Extrait du document:

Le recours aux données anonymisées est en particulier crucial pour les sociétés du Big Data dont les activités sont fondées sur les analyses des données personnelles.

1.2. Extension du champ des entreprises concernées

La loi japonaise sur les informations personnelles s’appliquait jusqu’à maintenant aux grandes entreprises qui géraient des bases de données contenant des informations personnelles concernant plus de 5.000 personnes n’importe quel jour sur les six derniers mois passés.

 Désormais, son champ d’application s’étendra à tous les opérateurs économiques qui gèrent des bases de données contenant des informations personnelles, indépendamment du nombre de personnes concernées.

Les petites entreprises seront donc désormais soumises au respect de la loi japonaise sur la protection des informations personnelles.

2) Une prise en compte de la dimension internationale

2.1. Affirmation d’un champ d’application extraterritorial

Si la loi japonaise sur la protection des informations personnelles a naturellement vocation à s’appliquer aux opérateurs économiques établis sur le territoire japonais,  elle sera également applicable à toute société qui, pour la fourniture de biens ou de services à une personne au Japon, acquiert et traite les informations personnelles relatives à une personne située sur le territoire japonais (ou les informations anonymisées issues des informations personnelles de cette personne).

Cet élément de la réforme pourrait en particulier concerner les sociétés françaises qui développent des activités de commerce en ligne à destination des consommateurs japonais.

Les données:
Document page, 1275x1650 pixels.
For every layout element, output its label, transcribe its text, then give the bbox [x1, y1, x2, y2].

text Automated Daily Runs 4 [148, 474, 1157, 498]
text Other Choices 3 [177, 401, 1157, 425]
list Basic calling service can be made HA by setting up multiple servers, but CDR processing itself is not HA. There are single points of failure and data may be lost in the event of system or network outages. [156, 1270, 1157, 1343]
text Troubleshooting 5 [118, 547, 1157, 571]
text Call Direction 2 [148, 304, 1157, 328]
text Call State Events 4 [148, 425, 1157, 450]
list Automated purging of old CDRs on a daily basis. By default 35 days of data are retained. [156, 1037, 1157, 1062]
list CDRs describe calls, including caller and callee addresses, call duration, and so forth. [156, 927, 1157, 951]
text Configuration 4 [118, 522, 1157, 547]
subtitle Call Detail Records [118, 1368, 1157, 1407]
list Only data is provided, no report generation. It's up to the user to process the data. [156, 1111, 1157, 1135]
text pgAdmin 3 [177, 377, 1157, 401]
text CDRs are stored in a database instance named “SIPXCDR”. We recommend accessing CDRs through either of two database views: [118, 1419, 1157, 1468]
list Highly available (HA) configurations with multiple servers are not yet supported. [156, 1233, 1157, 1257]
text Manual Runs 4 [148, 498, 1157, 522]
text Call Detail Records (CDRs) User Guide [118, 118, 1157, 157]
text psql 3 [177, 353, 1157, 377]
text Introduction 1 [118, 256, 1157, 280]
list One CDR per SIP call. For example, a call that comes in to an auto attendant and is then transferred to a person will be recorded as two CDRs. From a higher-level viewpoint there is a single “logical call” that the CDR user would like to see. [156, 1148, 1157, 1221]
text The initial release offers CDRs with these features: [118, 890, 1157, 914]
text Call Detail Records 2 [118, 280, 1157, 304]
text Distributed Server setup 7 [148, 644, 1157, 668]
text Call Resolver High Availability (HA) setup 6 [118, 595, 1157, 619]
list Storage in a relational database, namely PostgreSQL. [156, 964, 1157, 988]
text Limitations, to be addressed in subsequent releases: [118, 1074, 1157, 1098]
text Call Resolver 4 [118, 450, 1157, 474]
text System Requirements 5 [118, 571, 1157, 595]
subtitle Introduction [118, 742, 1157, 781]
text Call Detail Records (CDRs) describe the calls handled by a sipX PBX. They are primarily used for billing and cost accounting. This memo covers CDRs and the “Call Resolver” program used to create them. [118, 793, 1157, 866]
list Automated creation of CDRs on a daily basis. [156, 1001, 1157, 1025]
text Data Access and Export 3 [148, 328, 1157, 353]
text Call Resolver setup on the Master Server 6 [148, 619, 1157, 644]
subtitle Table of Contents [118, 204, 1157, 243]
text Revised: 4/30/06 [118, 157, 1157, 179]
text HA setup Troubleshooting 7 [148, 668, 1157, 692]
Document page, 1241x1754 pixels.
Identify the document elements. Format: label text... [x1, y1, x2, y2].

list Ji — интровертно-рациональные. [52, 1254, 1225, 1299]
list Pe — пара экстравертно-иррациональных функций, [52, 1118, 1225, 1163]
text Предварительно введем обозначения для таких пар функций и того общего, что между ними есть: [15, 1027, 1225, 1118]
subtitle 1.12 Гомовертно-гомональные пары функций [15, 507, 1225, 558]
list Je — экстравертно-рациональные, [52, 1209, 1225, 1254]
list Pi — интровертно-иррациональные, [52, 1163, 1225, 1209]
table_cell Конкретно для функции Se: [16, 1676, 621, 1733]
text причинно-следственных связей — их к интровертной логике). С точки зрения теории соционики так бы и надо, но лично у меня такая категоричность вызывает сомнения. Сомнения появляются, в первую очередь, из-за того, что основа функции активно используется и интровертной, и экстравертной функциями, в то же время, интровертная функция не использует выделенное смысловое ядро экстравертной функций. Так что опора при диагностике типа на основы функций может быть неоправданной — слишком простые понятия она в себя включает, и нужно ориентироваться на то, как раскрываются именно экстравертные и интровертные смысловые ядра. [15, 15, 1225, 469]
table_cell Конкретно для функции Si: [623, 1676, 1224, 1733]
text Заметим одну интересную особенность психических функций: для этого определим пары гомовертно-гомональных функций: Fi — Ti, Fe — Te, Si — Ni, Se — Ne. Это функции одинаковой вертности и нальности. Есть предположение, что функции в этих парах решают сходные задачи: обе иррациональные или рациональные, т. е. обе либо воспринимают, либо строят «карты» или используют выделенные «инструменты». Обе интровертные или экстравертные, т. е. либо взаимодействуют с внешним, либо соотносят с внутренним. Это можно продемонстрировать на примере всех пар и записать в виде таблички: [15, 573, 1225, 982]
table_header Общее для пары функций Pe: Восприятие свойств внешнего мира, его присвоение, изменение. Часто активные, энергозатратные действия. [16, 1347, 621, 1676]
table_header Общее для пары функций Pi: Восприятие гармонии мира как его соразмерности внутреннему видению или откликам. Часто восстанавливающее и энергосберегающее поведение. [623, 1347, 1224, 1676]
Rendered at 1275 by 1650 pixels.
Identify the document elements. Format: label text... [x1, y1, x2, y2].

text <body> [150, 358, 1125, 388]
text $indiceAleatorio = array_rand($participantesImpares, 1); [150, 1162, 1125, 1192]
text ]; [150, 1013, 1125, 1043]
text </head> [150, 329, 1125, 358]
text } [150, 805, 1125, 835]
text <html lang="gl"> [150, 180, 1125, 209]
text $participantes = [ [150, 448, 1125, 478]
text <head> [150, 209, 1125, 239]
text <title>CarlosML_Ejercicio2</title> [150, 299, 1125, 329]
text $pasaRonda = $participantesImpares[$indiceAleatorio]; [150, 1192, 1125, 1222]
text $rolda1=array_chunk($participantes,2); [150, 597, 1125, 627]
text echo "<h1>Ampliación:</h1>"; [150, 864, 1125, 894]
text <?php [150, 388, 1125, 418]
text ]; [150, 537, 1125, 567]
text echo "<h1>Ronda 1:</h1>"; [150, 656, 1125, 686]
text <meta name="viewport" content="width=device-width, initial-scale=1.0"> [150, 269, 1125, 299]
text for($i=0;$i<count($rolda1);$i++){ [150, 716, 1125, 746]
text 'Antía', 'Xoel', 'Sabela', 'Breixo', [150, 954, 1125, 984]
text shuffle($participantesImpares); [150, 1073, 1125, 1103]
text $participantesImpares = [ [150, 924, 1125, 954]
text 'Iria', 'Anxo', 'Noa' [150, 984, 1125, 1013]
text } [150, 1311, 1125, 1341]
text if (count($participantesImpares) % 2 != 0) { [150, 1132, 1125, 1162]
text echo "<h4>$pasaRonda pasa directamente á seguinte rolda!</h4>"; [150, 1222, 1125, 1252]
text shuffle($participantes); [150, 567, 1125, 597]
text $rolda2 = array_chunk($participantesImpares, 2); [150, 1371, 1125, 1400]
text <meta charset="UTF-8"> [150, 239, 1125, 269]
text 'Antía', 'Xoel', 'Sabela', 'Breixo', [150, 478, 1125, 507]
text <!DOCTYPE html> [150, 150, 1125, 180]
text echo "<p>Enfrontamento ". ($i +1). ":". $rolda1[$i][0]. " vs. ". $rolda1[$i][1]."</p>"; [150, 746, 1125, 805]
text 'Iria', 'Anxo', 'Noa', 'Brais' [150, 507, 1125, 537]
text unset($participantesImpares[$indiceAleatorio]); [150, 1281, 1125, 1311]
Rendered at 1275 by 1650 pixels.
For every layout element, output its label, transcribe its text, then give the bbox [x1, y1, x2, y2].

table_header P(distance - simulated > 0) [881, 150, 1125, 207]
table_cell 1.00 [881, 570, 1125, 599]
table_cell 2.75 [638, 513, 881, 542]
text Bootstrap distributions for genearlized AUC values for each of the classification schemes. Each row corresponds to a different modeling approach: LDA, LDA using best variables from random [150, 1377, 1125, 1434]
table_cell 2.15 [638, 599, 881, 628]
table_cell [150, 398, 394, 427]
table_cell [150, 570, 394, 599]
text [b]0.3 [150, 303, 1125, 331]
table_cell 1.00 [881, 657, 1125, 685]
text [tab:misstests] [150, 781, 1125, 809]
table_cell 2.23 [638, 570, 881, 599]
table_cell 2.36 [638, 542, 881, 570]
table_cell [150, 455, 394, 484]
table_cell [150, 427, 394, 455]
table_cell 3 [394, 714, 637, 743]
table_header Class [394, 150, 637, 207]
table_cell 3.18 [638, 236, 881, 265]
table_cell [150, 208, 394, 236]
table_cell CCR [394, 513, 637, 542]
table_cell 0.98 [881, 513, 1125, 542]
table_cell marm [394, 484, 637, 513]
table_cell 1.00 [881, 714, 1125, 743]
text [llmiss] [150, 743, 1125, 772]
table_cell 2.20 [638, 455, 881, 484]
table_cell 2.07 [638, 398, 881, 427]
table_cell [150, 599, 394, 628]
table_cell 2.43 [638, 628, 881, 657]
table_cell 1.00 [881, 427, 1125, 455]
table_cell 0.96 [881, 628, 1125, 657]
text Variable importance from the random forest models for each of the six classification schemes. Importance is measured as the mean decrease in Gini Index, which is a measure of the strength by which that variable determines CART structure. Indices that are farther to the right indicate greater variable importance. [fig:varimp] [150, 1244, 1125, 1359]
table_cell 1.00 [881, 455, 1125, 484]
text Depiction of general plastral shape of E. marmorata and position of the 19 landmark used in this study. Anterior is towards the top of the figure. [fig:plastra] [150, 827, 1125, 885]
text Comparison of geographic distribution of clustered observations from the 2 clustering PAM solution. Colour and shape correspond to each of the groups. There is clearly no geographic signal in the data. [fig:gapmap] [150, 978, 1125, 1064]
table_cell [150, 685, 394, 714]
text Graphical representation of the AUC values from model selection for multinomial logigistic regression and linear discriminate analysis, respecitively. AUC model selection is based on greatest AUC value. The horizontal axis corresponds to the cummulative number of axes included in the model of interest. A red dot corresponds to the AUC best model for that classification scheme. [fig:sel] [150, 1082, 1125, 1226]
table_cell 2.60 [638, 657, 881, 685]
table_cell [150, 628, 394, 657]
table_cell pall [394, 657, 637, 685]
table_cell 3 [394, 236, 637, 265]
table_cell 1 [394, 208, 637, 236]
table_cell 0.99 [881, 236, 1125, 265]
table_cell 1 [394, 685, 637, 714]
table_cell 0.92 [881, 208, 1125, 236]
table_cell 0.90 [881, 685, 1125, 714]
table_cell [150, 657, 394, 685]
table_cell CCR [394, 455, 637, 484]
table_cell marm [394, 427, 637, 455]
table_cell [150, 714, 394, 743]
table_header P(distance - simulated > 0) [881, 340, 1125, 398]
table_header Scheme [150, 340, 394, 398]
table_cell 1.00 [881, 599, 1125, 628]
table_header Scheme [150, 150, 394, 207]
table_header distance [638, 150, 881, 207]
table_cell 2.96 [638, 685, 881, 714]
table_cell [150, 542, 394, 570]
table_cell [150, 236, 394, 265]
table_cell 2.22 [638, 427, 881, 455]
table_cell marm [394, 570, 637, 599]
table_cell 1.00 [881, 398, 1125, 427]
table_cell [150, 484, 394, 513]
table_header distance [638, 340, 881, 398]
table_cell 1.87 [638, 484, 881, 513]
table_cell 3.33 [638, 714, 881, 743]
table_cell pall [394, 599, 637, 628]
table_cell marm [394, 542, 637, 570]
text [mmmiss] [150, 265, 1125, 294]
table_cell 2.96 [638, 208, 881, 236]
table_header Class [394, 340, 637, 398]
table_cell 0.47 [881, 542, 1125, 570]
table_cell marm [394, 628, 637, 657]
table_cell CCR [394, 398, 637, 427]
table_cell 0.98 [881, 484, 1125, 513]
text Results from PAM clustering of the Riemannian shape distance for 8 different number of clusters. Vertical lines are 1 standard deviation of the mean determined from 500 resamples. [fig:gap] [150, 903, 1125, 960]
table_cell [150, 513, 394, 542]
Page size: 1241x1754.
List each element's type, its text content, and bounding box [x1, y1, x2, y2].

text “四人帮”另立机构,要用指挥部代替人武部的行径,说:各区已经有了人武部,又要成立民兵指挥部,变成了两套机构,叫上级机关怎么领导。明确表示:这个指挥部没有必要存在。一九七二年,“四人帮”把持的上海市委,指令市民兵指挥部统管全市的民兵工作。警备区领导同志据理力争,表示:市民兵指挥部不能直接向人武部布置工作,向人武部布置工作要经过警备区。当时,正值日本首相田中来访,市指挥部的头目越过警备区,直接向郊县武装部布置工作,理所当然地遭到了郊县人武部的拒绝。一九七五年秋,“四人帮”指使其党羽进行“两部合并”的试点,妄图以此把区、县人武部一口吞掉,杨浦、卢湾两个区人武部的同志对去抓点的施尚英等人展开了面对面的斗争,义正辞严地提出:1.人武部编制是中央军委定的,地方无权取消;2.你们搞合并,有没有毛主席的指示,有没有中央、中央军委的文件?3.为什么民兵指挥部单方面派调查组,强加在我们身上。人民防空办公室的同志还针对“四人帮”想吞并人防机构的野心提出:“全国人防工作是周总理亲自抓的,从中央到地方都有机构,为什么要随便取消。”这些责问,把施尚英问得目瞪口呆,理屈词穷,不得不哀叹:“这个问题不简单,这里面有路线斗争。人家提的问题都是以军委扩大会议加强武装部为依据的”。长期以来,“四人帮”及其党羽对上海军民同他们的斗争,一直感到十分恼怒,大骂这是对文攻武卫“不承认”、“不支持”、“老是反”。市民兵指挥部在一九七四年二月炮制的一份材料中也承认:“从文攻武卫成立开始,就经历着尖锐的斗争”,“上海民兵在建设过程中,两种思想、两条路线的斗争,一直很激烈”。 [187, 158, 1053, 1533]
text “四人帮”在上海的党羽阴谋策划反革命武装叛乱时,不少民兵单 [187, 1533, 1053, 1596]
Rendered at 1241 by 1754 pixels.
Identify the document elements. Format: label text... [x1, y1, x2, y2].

Travail à faire:
1 – Recopiez à l'identique le passage de l'extrait qui commence aux mots « Le recours aux » et s'arrête après « derniers mois passés. ».
2 – Répondez brièvement, d'après l'extrait, aux questions suivantes.
(a) Jusqu'à maintenant, à partir de combien de personnes concernées par leurs bases de données les entreprises étaient-elles soumises à la loi japonaise sur les informations personnelles ?
(b) Quelle catégorie d'entreprises sera désormais soumise au respect de cette loi ?
(c) Quelles sociétés françaises pourraient être concernées par le champ d'application extraterritorial de la loi ?

Corrigé:
1 –
Le recours aux données anonymisées est en particulier crucial pour les sociétés du Big Data dont les activités sont fondées sur les analyses des données personnelles.

1.2. Extension du champ des entreprises concernées

La loi japonaise sur les informations personnelles s’appliquait jusqu’à maintenant aux grandes entreprises qui géraient des bases de données contenant des informations personnelles concernant plus de 5.000 personnes n’importe quel jour sur les six derniers mois passés.

2 –
(a) À partir de plus de 5.000 personnes, n'importe quel jour sur les six derniers mois passés.
(b) Les petites entreprises.
(c) Celles qui développent des activités de commerce en ligne à destination des consommateurs japonais.